I say we can’t go on like this.  We learn as children to do what is right and stand up to bullies and teach the same lesson to our children.  I say it’s time we blow the whistle on the arrogance, the pay to play culture, the corruption that has denied the people a voice and caused our neighbors to suffer for far too long.  I can think of many words to describe this situation, but it’s not Republican.  It’s not Conservative.  And far more importantly, it’s not American. 

We need leaders who strive first to do what’s right, who realize that election victories are hollow unless we put principle over power.  Abraham Lincoln said:

It is the eternal struggle between these two principles—right and wrong—throughout the world.  They are the two principles that have stood face to face from the beginning of time, and will ever continue to struggle.  The one is the common right of humanity, and the other the divine right of kings. . . . It is the same spirit that says, “You work and toil and earn bread, and I’ll eat it.”  No matter in what shape it comes, whether from the mouth of a king who seeks to bestride the people of his own nation and live by the fruit of their labor, or from one race of men as an apology for enslaving another race, it is the same tyrannical principle.[1]

Before we can wage the battle of right versus left, we must first fight the battle between right and wrong.  To Mr.
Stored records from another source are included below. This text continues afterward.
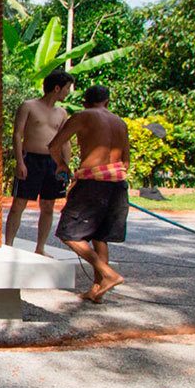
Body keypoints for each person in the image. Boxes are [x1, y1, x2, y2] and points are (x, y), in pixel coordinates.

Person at [47, 84, 131, 303]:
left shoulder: (83, 116)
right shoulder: (120, 122)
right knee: (99, 236)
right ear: (108, 102)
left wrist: (62, 166)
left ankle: (108, 273)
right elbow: (127, 161)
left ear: (85, 101)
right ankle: (96, 291)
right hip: (118, 183)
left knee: (69, 233)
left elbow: (54, 146)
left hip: (93, 183)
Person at [6, 69, 74, 254]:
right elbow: (17, 134)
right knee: (19, 204)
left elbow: (65, 142)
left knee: (48, 206)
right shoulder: (29, 106)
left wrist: (65, 166)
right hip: (31, 159)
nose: (68, 92)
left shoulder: (61, 112)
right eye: (67, 88)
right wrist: (20, 162)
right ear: (57, 88)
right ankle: (9, 245)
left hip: (53, 162)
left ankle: (40, 247)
Blakeman and to anyone looking to be a standard-bearer for the Nassau County Republican Party, I say the GOP is supposed to be the party of values.  It’s time to start acting like it.

Let us not forget Nassau County’s favorite son, Theodore Roosevelt, whose career reflected his statement upon becoming governor of New York: “I owe my position to the people, and to the people I shall hold myself accountable.”[2]  Roosevelt distinguished himself in New York’s history by taking on the party bosses.  The building behind me, the seat of our county government, is named after him, and his statue stands prominently in front of it.  What a sad irony.  His home county remains one of the last places in America where a single party boss is allowed to run roughshod over the people with the complicity of someone like my opponent.  If we don’t change our ways, we would be more honest if we took down this statue and changed the name of this building.

The people want fresh leadership, and we sorely need it—not just to make a fresh start, but to renew those first principles on which the American dream is built.  History teaches that power is to be used wisely and that freedom is fragile.  As President Reagan noted, “Freedom is never more than one generation away from extinction.  We didn’t pass it to our children in the bloodstream.  It must be fought for, protected, and handed on for them to do the same.”  This is ultimately why people like me run—because we care about our community, we understand the meaning of citizenship, we care about the Constitution that is so essential to protecting our freedom.

It’s time to reclaim our future.  It’s time to empower those who work hard and play by the rules.  My opponent had his chance and did not stand up for you.  You know I will because I already have.  I’ve taken on the government before when it stepped out of line, and in this election, I’ll be up against candidates in the primary and the general election who have a vested interest in keeping things the way they are.  That’s what happens when you’re serious about real change.  On this Flag Day, we wave the flag because we believe this country’s best days are ahead of us.  But those days won’t come until people step up and do something about it.  No more excuses.  No more hiding from bullies.  No more nonsense.  It’s time for the people to rise up and tell their political leaders that enough is enough!  If others won’t do it, we will.  If others won’t stand up for freedom, we will.  We the people can once again be the masters of our own destiny.  So on June 24, send the message loud and clear: Government of the people, by the people, for the people is coming back to Nassau County!  And this November, we will take it all the way to Washington!  God bless you and thank you.



[1] Lincoln-Douglas debate at Alton, 10/15/1858.

[2] Edmund Morris, The Rise of Theodore Roosevelt, p. 714 (1979).